Required work:
Could you pick up the flashcards on regression and correlation shown below and carry them on past their final line?

Study text:
Start of Block

Midterm 2 - Chapt. 12 CONTINUED (From Nov 5th Lecture) Flashcards
REVIEW
What does r² represent?
Amount of SHARED VARIANCE in the DV that’s predictable from the IV
Example: A simple linear regression that predicts students’ exam scores (dependent variable) from their study time (independent variable) has an R² of . 71. From this R² value, we know that: 71% of the variance in students’ exam scores is predicted by their study time.
What is Multiple Regression?
Extension of correlation
* Both measure relationships among variables
* Correlation does not imply causation
What’s different about regression?
- Uses language of prediction
- Can use 1 or more variables to predict changes in another variable (still not causation!)
How do regressions model predictive relationships
- Use score on one variable (“the Predictor”) to predict changes in another variable (“the Criterion”)
- Should use when we have a good reason that one of the variables could change the other (e.g., temporal precedence)
When are regression/correlation methods used?
- Instead of experiments (typically)
- When you can’t manipulate variables, can only measure them
E.g., ethical or practical problems - Common in personality, health, & longitudinal/ developmental research
What does b represent?
Y = a + bX
- Slope - Rise over Run
What does a represent?
Y = a + bX
Intercept - when predictor (x) = 0, what’s the value of criterion (y)?
What do Y and X represent?
Y = a + bX
- Y = criterion
- X = predictor
Benefits of Regression Framework
Models predictive relationships
* When most appropriate - ie if you have temporal precedence, when you can’t use an experiment
Can investigate the effect of multiple predictors on the criterion at the same time.
* Ie Multiple Predictor Regression
Multiple Regression Enables…
…investigation of how well many predictors simultaneously predict the criterion
- What’s the unique contribution of each predictor to the prediction of criterion?
- = what part of X1 overlaps with Y, which is UNIQUE and differentiates from the others
Features of Multiple Correlation (R
- Can have any number of predictors
- Need to collect data on each predictor
- Calculate the unique contributions of each predictor individually on predicting criterion (b’s)
- Calculate the contribution of all predictors combined for predicting criterion
Called the Multiple Correlation (R) but discussed as R 2
R2 is the proportion of variance in the criterion that can
be explained by all predictors combined
Partial Correlation & the 3rd Variable Problem
- Statistically “control for” 3 rd variable
- Try to remove the effects of a variable we know likely influences both variables of interest
- EX: how much of the relationship between depression and anxiety is explained by anxiety? Once calculated, we can removed this aspect (the third variable)

End of Block

Records from a data collection:
Start of Block

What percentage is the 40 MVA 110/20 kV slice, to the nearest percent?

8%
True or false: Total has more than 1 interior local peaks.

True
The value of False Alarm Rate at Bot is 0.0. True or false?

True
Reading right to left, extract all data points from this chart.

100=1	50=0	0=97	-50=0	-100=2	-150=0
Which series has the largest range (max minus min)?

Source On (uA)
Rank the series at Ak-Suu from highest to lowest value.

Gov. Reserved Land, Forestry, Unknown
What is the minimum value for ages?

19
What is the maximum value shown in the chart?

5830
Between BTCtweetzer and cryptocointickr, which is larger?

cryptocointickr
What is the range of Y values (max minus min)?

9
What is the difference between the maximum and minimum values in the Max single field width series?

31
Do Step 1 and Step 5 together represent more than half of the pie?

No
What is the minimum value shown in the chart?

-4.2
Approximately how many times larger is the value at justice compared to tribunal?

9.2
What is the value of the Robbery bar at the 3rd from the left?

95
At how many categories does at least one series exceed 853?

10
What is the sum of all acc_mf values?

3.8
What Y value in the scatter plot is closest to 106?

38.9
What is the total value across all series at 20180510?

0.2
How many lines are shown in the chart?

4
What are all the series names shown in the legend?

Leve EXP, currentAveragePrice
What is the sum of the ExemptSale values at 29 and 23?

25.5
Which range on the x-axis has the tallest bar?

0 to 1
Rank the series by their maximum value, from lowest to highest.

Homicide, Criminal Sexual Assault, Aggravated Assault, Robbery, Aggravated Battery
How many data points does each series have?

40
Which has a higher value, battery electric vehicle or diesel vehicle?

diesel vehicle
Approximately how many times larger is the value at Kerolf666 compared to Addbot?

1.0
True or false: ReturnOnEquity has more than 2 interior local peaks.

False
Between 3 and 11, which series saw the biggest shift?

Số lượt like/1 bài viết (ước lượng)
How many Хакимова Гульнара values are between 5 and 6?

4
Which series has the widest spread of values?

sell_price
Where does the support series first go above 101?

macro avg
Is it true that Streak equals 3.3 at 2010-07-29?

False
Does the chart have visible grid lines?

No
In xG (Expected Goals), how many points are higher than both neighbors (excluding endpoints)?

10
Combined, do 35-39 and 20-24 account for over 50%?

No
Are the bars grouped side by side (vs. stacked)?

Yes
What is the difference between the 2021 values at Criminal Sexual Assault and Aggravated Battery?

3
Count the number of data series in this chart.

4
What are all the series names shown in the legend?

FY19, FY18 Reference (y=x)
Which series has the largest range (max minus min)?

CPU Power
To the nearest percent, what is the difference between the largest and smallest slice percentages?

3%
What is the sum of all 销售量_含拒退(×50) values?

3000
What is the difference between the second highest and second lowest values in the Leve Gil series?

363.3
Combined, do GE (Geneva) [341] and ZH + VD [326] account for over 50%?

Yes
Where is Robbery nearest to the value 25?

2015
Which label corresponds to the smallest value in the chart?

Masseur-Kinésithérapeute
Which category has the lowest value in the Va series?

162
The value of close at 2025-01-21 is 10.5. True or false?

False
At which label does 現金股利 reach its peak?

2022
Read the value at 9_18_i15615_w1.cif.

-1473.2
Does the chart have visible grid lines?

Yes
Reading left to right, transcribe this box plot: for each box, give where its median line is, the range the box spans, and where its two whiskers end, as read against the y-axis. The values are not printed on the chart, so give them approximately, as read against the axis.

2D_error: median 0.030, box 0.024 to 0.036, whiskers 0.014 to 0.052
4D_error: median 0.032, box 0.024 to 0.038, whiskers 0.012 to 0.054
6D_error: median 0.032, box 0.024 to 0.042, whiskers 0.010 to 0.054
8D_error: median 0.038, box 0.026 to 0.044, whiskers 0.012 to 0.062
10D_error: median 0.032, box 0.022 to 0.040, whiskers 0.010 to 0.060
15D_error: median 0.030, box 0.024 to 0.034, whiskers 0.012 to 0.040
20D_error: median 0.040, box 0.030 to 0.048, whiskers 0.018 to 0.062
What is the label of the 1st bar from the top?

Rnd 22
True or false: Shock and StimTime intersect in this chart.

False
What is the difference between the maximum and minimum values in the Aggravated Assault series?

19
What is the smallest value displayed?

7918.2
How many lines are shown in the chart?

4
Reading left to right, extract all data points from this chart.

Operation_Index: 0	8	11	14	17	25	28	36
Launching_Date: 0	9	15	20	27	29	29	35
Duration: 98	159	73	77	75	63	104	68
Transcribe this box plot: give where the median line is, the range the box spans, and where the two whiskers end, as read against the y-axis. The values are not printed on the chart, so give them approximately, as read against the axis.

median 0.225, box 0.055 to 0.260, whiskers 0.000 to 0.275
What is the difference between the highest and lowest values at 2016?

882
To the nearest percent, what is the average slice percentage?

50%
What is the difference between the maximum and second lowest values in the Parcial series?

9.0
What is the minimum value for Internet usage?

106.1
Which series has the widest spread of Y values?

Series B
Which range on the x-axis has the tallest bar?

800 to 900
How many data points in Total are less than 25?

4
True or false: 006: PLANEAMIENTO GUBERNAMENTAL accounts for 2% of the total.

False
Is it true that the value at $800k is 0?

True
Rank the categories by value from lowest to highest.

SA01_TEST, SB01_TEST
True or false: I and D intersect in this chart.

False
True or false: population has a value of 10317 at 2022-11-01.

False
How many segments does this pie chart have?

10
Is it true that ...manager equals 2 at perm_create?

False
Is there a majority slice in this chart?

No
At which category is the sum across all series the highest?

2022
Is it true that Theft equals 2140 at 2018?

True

End of Block

Exercise output:
- Correlation can decrease due to this removal - but STILL EXIST
Measures of Relationship (R²)
- Correlation (r): Standardized index of how much two variables relate to each other
- Squared Correlation (r²): Proportion of variance shared by 2 variables
- Multiple Regression: A technique used when we want to test the unique contribution of one or more variables in predicting the criterion Y.
- Multiple Correlation (R/R²): A type of correlation coefficient that indexes how much a set of variables, when combined, is related to the criterion Y.
- Used with multiple regression and expressed as R 2 - Partial Correlation: A correlation between X and Y that statistically removes the effect of Z
What is the difference between multiple correlation and multiple regression?
Multiple Regression
* How much does each predictor uniquely contribute to explaining scores on the criterion?
* Calculation for each predictor separately
Multiple Correlation (R) – discussed as R2
* How much do all of the predictors combined explain scores on the criterion?
* One calculation for all of the predictors combined
* Can square R to identify the proportion of variance in the criterion that can be explained by all predictors combined.
What is the difference between multiple correlation and partial correlation?
Multiple Correlation
How much do all of the predictors combined explain
scores on the criterion?
One calculation for all of the predictors combined
Partial Correlation
How much is variable X related to variable Y, with the
effect of variable Z removed?
How much is variable X related to variable Y,
controlling for the effect of variable Z?